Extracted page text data
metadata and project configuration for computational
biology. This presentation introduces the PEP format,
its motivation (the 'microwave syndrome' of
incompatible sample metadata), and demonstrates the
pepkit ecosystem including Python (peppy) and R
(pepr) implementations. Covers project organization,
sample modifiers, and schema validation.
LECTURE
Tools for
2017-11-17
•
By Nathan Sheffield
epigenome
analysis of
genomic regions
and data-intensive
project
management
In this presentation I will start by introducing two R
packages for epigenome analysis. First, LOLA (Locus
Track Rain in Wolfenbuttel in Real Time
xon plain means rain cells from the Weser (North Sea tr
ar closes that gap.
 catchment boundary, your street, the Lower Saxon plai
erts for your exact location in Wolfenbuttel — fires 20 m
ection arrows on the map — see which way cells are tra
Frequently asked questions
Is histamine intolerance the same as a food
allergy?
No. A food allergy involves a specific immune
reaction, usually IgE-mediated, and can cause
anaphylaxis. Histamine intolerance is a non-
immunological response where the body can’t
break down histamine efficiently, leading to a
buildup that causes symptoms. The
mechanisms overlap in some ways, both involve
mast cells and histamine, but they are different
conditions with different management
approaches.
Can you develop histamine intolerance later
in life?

--

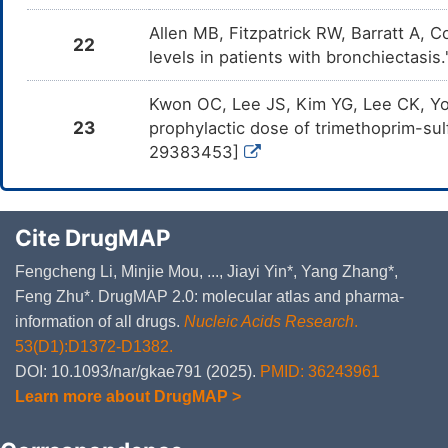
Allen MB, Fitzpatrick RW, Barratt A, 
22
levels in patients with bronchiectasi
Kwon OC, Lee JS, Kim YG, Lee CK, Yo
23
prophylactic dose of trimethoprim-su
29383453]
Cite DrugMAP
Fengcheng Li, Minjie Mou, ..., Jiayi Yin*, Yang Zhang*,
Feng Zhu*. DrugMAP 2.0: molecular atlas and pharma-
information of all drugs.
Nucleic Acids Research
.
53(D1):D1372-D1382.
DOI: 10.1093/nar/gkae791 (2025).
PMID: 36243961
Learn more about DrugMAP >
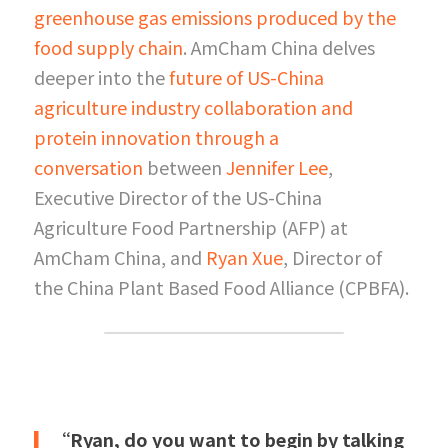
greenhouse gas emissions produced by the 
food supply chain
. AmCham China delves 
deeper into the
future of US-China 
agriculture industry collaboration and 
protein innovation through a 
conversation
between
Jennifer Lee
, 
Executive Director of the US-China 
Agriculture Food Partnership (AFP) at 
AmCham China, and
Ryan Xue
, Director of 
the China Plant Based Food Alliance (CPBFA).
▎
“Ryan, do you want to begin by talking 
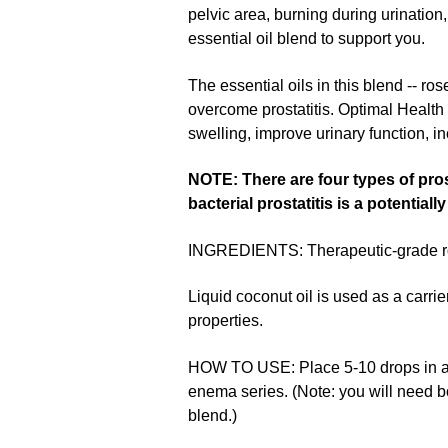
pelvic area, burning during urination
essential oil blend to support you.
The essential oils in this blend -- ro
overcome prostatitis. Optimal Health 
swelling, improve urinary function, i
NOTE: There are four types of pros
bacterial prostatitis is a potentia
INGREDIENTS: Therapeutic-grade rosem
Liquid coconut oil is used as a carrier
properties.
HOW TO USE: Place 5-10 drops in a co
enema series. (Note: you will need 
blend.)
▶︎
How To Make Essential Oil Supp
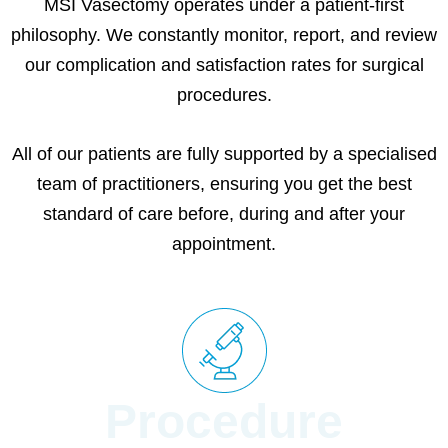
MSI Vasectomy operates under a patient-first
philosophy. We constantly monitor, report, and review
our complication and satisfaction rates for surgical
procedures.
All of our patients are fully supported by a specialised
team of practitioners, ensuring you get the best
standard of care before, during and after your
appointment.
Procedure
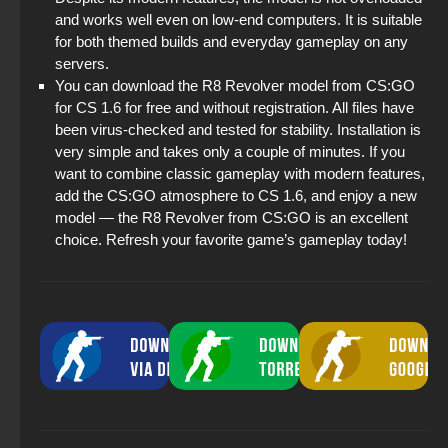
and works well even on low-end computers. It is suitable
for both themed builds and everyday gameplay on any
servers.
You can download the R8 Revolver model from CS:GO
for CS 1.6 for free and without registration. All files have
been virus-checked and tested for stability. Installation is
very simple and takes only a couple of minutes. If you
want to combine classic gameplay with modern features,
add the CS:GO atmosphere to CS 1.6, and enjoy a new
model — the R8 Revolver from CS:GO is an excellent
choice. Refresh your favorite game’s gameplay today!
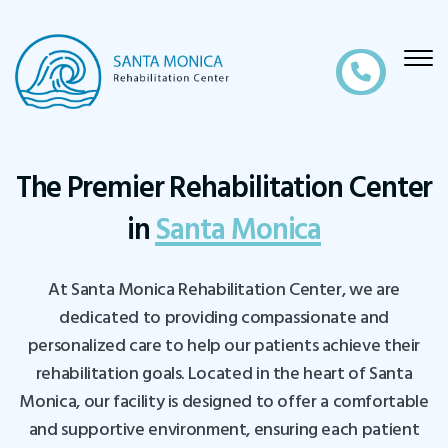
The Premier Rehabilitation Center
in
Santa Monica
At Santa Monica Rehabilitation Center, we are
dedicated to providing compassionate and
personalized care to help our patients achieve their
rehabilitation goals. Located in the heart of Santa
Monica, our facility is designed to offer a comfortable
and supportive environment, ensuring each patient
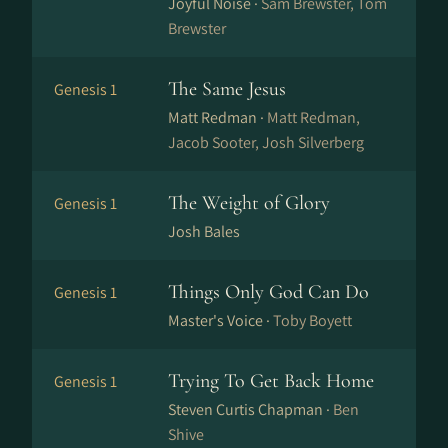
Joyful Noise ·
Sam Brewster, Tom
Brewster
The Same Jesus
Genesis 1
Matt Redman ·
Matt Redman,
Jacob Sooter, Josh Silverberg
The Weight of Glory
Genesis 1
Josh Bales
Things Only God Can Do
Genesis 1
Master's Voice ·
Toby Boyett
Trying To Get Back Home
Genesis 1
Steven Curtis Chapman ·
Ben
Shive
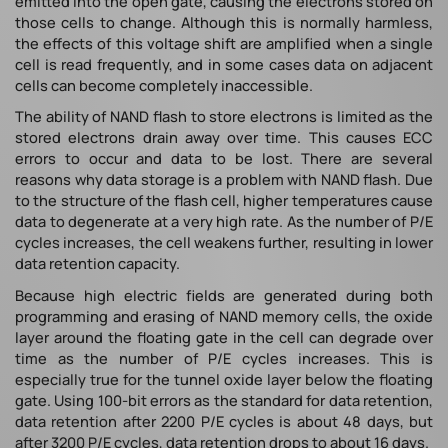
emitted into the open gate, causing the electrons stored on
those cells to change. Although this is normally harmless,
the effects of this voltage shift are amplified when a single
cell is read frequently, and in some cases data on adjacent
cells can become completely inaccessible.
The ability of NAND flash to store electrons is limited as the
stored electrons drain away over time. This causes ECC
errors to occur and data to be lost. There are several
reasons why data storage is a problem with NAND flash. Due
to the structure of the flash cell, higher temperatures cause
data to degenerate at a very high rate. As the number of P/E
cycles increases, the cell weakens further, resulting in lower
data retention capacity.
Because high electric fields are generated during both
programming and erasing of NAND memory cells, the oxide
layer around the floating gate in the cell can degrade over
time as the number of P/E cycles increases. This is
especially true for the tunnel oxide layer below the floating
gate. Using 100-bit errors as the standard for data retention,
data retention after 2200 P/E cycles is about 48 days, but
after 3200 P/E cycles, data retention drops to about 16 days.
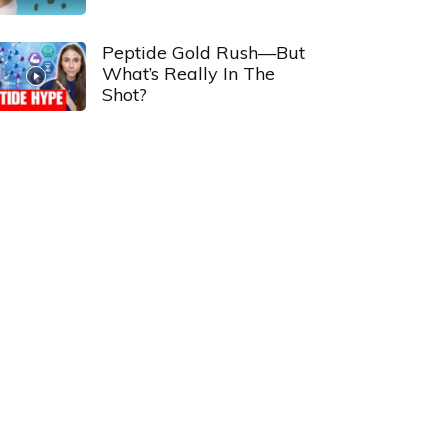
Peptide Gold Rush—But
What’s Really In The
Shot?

--

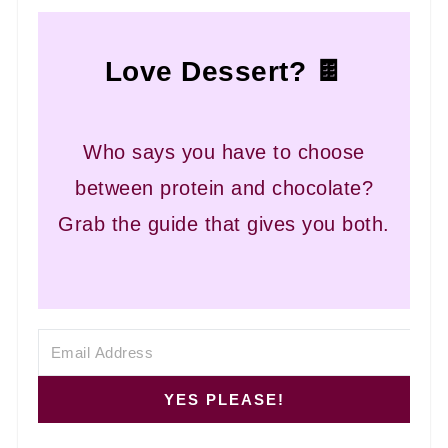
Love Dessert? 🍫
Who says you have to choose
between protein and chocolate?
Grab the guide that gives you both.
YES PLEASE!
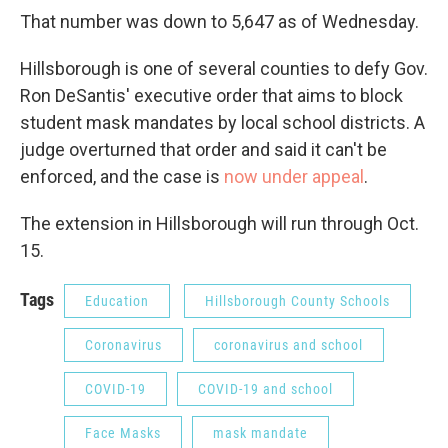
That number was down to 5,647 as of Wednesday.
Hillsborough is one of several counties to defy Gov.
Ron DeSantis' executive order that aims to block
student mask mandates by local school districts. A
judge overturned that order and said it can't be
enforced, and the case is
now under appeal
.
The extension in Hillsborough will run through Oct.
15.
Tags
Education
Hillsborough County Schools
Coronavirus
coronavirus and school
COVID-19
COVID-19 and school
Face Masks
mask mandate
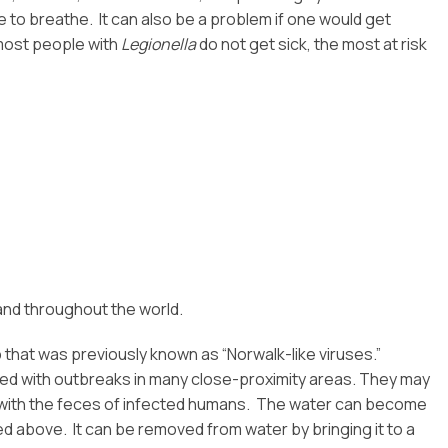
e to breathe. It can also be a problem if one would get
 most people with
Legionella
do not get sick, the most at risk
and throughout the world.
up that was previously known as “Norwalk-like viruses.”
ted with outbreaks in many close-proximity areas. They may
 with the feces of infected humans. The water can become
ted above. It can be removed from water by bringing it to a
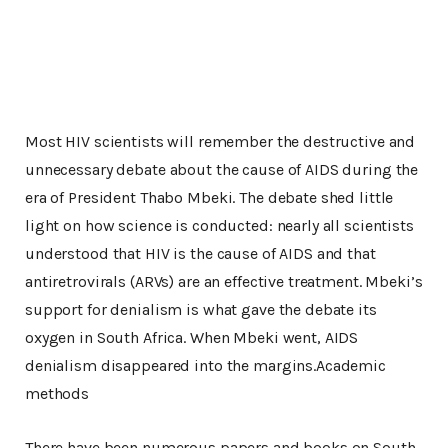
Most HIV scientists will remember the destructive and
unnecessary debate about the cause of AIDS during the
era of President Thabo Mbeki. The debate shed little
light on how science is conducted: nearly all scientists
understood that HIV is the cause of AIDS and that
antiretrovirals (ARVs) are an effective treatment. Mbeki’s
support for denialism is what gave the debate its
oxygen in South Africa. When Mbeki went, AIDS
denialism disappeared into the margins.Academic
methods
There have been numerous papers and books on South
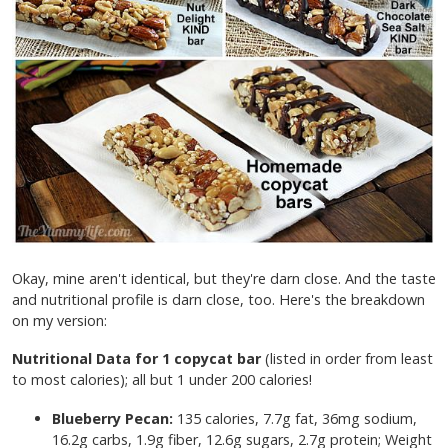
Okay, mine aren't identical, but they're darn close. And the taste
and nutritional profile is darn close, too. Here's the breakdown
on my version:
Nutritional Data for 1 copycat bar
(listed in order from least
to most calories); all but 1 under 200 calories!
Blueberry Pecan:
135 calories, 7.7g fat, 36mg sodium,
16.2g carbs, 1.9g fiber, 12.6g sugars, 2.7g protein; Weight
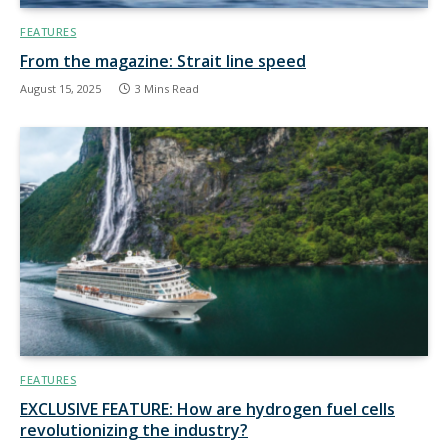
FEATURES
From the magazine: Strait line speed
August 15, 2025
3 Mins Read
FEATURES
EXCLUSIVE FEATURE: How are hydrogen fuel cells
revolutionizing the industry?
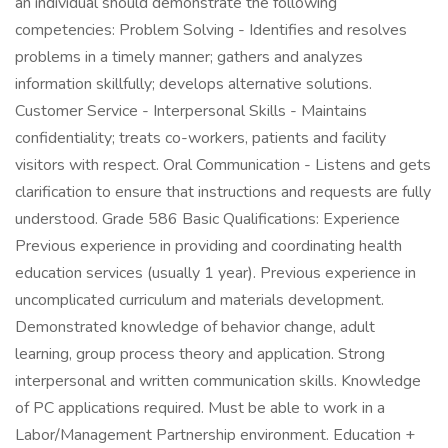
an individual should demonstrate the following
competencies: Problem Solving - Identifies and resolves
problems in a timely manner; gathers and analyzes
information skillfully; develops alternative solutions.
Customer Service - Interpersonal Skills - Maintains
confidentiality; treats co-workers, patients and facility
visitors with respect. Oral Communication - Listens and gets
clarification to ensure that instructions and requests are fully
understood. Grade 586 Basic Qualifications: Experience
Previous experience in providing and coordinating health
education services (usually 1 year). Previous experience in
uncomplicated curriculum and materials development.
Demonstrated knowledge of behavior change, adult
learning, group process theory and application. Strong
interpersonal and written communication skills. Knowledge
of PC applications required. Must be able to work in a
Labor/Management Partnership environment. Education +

### What the task asks
Given the records above, return the lines starting at the one that holds "3 Mins Read" and ending at the one that holds "Labor/Management Partnership environment.", exactly, and nothing besides; leave every picture out.

### Your solution
3 Mins Read
FEATURES
EXCLUSIVE FEATURE: How are hydrogen fuel cells
revolutionizing the industry?
an individual should demonstrate the following
competencies: Problem Solving - Identifies and resolves
problems in a timely manner; gathers and analyzes
information skillfully; develops alternative solutions.
Customer Service - Interpersonal Skills - Maintains
confidentiality; treats co-workers, patients and facility
visitors with respect. Oral Communication - Listens and gets
clarification to ensure that instructions and requests are fully
understood. Grade 586 Basic Qualifications: Experience
Previous experience in providing and coordinating health
education services (usually 1 year). Previous experience in
uncomplicated curriculum and materials development.
Demonstrated knowledge of behavior change, adult
learning, group process theory and application. Strong
interpersonal and written communication skills. Knowledge
of PC applications required. Must be able to work in a
Labor/Management Partnership environment. Education +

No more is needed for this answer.